---- Page extract

Oldest genetic evidence of Hepatitis B virus found
An extinct strain of the human Hepatitis B virus (HBV) has been discovered in Bronze Age human skeletons found in burial sites across Europe and Asia.
A pioneering study has identified the oldest evidence of HBV in the ancient remains and proved that viruses can become extinct. The scientific significance of the research has been described as ‘truly remarkable’ and compared to the discovery of the first fossils.
The findings have been published in the journal Nature today (Wednesday, May 9, 2018) and present new insights into the origins and evolution of HBV. The genetic makeup of the strain could have implications for improving vaccines for HBV. Joint first author, Barbara Mühlemann, is a graduate student at Jesus College.
Today the Hepatitis B virus affects millions of people worldwide. In 2015 it was estimated that approximately 257 million people were chronically infected with HBV and 887,000 died due to associated complications such as liver cancer.
The new research, led by a group of academics at the Centre for Pathogen Evolution in the Department of Zoology at the University of Cambridge and the Centre for GeoGenetics at the University of Copenhagen, took genetic samples from skeletons across Europe and Asia from the Bronze Age to the Medieval period, and found 25 HBV-positive skeletons amongst the remains. In 12 of these skeletons they found enough of the HBV genome to perform detailed analyses - the oldest of which was 4,500-years- old. From this data they were able to extract the genetic sequences of HBV that infected the individuals thousands of years ago.
Before this study, the oldest human viruses to be discovered were approximately 450-years-old but most are no more than 50-years- old. The research now forms the oldest and largest datasets scientists have of ancient human viruses.
Mühlemann said: “People have tried to unravel the history of HBV for decades - this study transforms our understanding of the virus and proves it affected people as far back as the Bronze Age. We have also shown that it is possible to recover viral sequences from samples of this age which will have much wider scientific implications.”
Although HBV is a global health issue, little is known about its origin and evolution. As with many human viruses, this is largely due to a lack of historical evidence which has been difficult to locate and identify.
Dr Terry Jones, joint first author who is based at the University of Cambridge’s Department of Zoology, explained: “Scientists mostly study modern virus strains and we have mainly been in the dark regarding ancient sequences – until now. It was like trying to study evolution without fossils. If we only studied the animals living today it would give us a very inaccurate picture of their evolution – it is the same with viruses.”

--------
---- Excerpted records

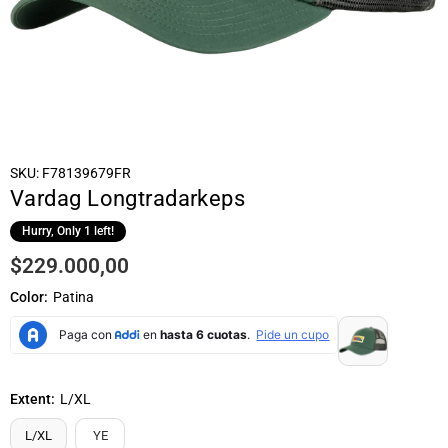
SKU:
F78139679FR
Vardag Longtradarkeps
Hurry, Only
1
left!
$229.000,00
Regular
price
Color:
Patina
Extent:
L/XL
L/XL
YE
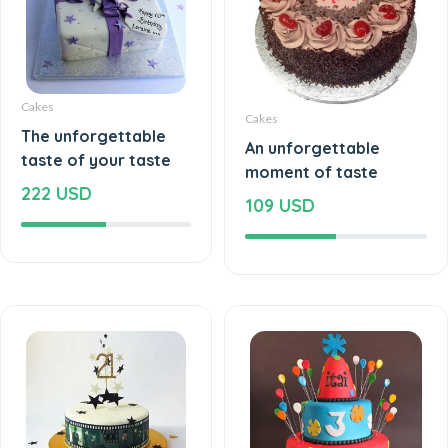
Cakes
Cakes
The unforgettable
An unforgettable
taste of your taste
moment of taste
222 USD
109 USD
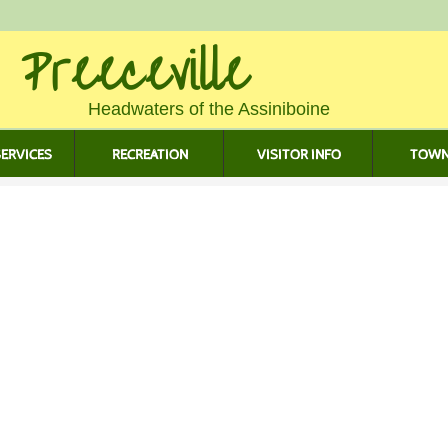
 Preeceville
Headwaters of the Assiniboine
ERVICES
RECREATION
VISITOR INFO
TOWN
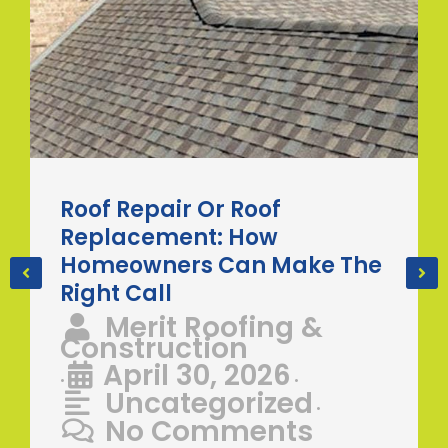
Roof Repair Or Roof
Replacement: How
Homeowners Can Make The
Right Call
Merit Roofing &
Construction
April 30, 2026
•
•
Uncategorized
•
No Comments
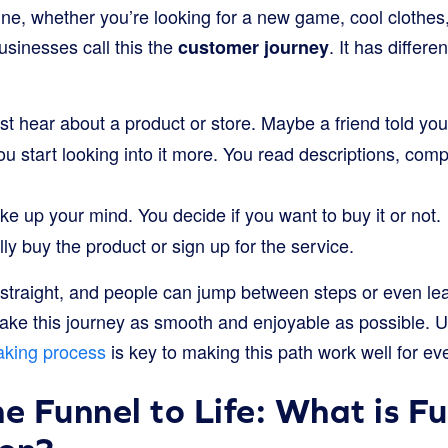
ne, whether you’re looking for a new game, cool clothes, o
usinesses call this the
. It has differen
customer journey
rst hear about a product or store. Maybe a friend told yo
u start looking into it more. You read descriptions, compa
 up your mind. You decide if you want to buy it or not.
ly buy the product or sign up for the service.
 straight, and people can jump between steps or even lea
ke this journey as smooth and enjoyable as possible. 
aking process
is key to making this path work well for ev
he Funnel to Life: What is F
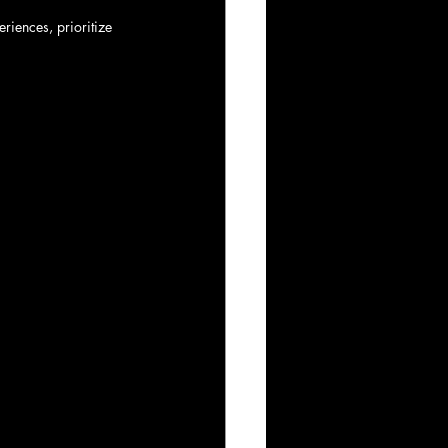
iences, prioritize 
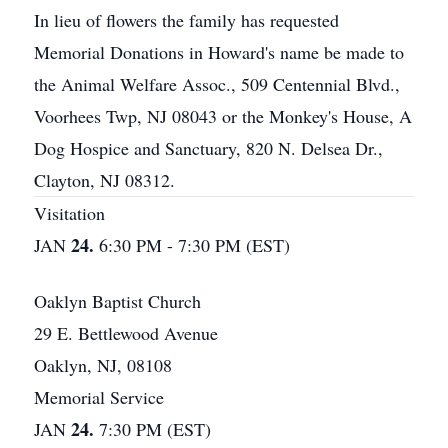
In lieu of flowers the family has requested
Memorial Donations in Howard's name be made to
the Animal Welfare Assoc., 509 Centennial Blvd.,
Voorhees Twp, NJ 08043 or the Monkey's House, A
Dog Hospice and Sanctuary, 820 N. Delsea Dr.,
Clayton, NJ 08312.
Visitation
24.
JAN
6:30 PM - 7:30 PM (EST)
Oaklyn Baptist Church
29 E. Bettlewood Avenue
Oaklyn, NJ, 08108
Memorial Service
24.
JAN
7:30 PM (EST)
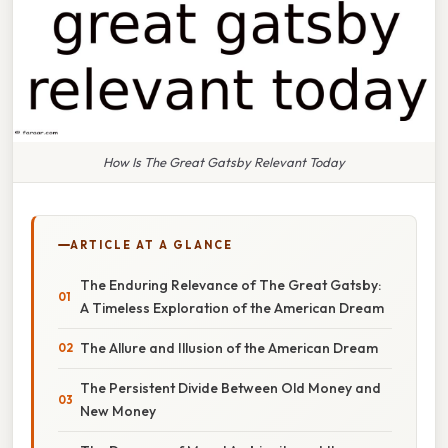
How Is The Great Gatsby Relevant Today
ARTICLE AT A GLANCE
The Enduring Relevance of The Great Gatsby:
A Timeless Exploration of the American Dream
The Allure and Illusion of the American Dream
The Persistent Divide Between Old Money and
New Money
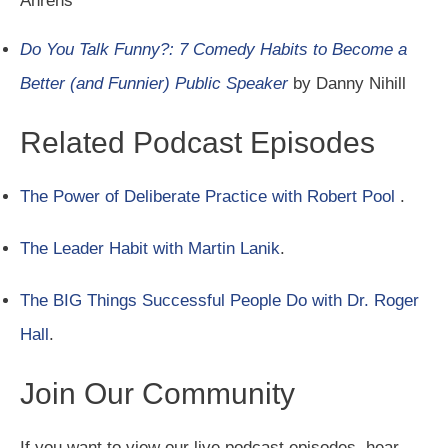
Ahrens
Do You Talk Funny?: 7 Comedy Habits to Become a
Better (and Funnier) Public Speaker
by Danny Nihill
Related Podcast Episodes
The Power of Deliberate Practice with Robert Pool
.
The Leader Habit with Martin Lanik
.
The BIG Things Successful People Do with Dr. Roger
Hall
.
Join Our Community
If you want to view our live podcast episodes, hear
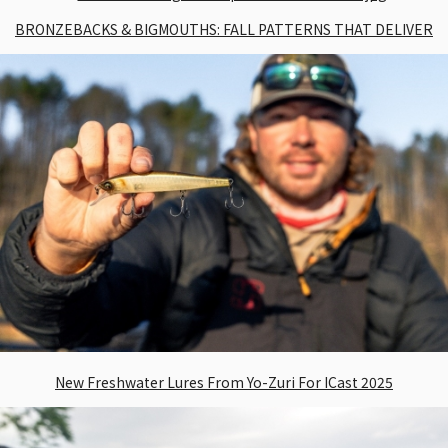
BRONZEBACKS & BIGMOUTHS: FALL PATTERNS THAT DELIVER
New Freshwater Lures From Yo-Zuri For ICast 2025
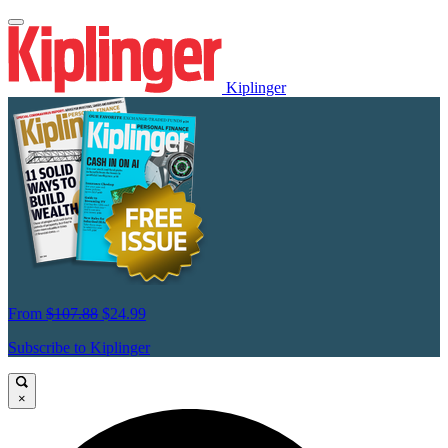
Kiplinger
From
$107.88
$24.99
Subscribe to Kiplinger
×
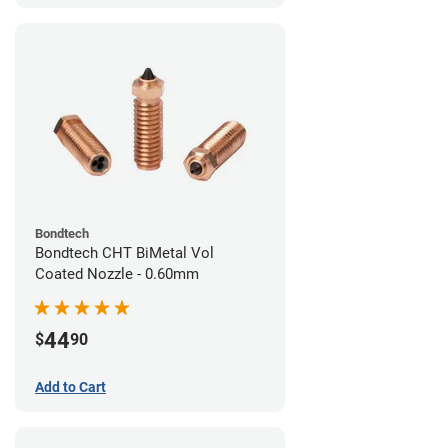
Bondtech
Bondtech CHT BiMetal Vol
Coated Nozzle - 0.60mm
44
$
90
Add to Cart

--------
---- Excerpted records

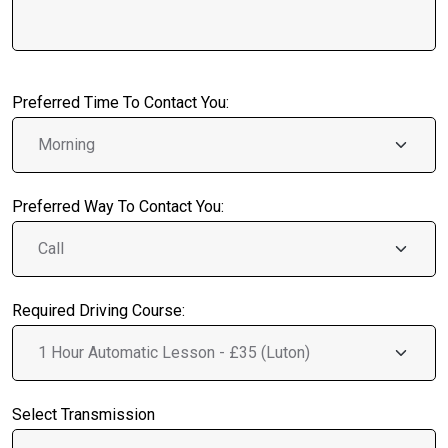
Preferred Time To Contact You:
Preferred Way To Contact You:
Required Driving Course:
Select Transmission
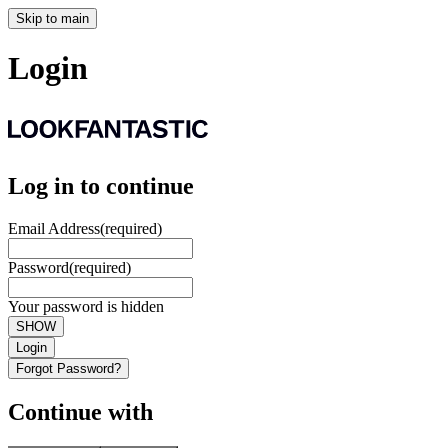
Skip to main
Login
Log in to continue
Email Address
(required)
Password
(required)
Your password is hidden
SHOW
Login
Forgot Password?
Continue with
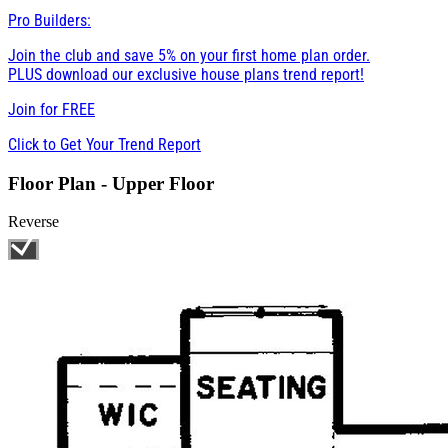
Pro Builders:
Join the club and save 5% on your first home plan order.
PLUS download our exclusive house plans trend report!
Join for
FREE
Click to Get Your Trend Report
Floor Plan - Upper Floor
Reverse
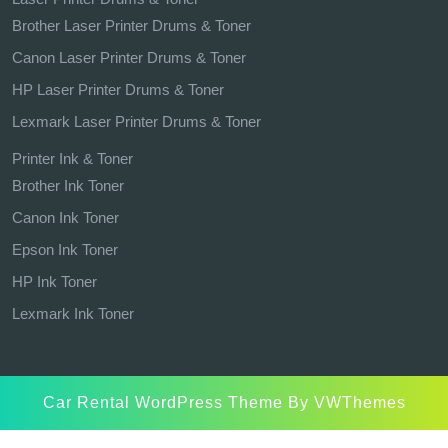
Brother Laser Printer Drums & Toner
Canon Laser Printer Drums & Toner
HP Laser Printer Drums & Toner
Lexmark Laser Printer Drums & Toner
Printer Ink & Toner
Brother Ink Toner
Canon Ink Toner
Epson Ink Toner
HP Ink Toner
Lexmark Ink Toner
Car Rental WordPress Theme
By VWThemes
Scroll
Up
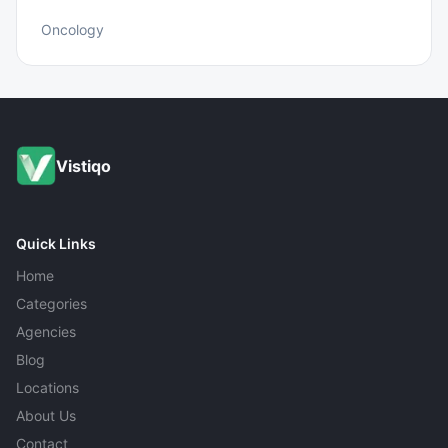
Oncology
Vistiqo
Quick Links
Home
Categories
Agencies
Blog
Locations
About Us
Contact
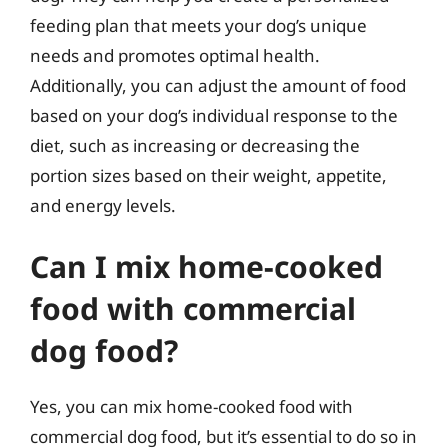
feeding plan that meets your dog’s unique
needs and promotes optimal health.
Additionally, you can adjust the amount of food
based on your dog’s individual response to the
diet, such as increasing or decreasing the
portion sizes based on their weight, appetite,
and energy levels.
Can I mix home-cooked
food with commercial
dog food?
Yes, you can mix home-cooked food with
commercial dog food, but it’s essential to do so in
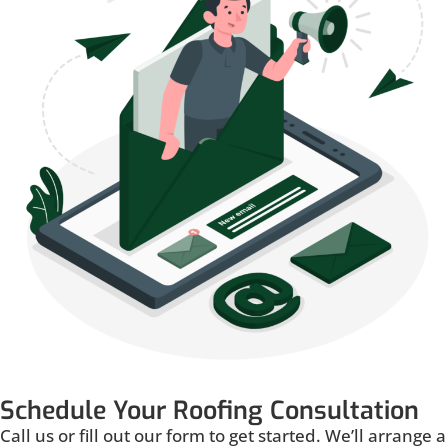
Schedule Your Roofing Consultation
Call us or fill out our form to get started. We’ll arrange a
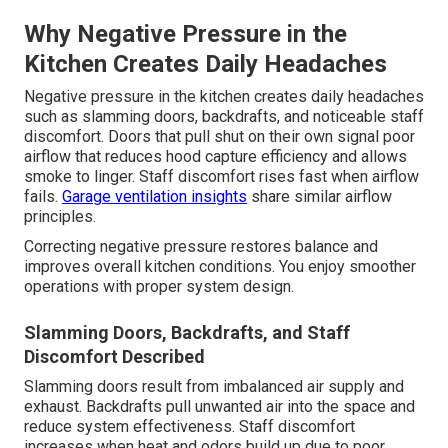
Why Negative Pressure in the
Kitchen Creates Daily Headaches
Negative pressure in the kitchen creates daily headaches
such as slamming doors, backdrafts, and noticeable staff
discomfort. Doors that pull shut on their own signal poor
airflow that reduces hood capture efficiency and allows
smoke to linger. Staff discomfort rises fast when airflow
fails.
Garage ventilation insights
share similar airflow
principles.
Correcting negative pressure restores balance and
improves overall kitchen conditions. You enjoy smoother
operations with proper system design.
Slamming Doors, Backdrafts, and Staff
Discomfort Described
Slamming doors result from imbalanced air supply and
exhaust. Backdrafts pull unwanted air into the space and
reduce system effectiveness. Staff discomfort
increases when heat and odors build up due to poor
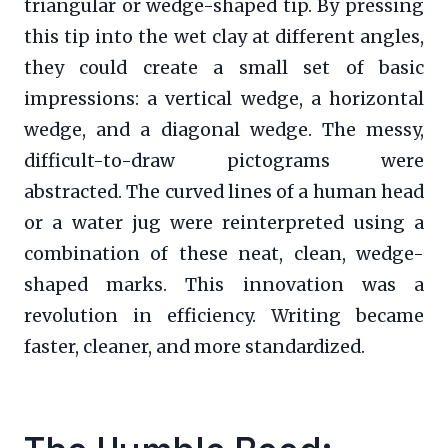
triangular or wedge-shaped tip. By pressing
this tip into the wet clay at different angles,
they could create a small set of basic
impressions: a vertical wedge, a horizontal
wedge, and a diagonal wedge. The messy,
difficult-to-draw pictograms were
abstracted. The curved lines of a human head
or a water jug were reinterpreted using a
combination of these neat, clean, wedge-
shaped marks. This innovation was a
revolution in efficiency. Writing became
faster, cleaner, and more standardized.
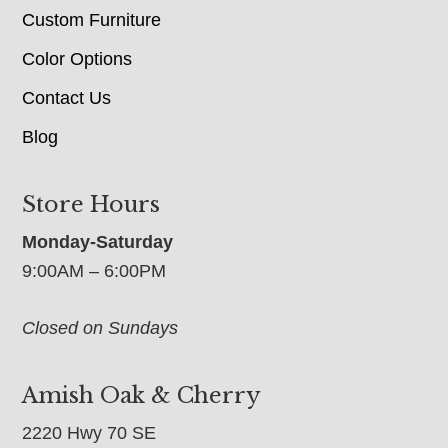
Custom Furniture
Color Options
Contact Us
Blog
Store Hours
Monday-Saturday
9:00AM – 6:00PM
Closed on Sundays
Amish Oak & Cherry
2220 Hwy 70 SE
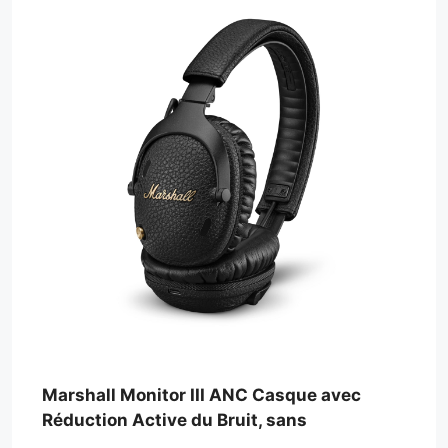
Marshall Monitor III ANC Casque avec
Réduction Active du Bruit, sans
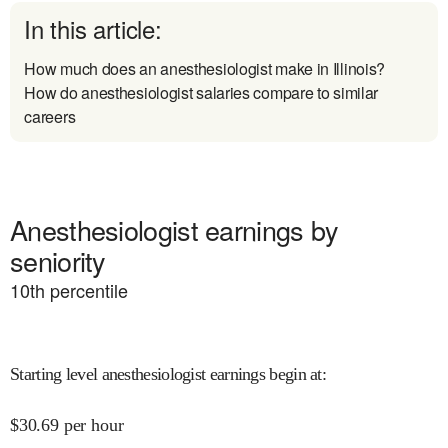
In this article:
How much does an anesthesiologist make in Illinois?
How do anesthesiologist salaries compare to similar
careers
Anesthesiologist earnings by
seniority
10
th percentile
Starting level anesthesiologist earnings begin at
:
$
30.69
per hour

--------

## Problems and tasks
a. Answer these questions from the Hepatitis B article:
(i) About how many people were estimated to be chronically infected with HBV in 2015?
(ii) How old was the oldest of the skeletons that held enough of the HBV genome for detailed analysis?
(iii) Before this study, about how old were the oldest human viruses that had been discovered?
b. Carry on writing the Hepatitis B article from the point where it stops.

## Outputs by task
a.
(i) Approximately 257 million people.
(ii) 4,500 years old.
(iii) Approximately 450 years old.

b.
Understanding more about HBV may now be possible. Showing that the virus has been circulating in humans since at least the Bronze Age is a big scientific advancement, as previous attempts to estimate how long the virus has infected humans have ranged from 400 years to 34,000 years.
The study was led by Professor Eske Willerslev, who holds positions both at St John’s College, University of Cambridge, and the University of Copenhagen. He said: “This data gives us an idea of how this virus behaves, and it provides us with a better idea of what is biologically possible in the future. Analysis of other ancient DNA samples may reveal further discoveries and this pioneering study could have huge implications for how the virus affects humans today.”
The research also shows the existence of ancient HBV genotypes in locations incompatible with their present-day distribution, contradicting previously-suggested geographical origins of the virus.
Professor Willerslev initially suspected that it might be possible to find viruses in human remains based on previous research during his role at the University of Copenhagen. He approached Mühlemann and Jones who have specialised in identifying and studying the evolution of viruses.
The research approach the group used in the study, called ‘shotgun sequencing’, looks at all genetic material present in a sample, as opposed to ‘genome bio-capture’ which focuses only on the human genome. Professor Willerslev said: “This study is just the start. We’re talking about one virus here, but there are a lot of other viruses we could look for.”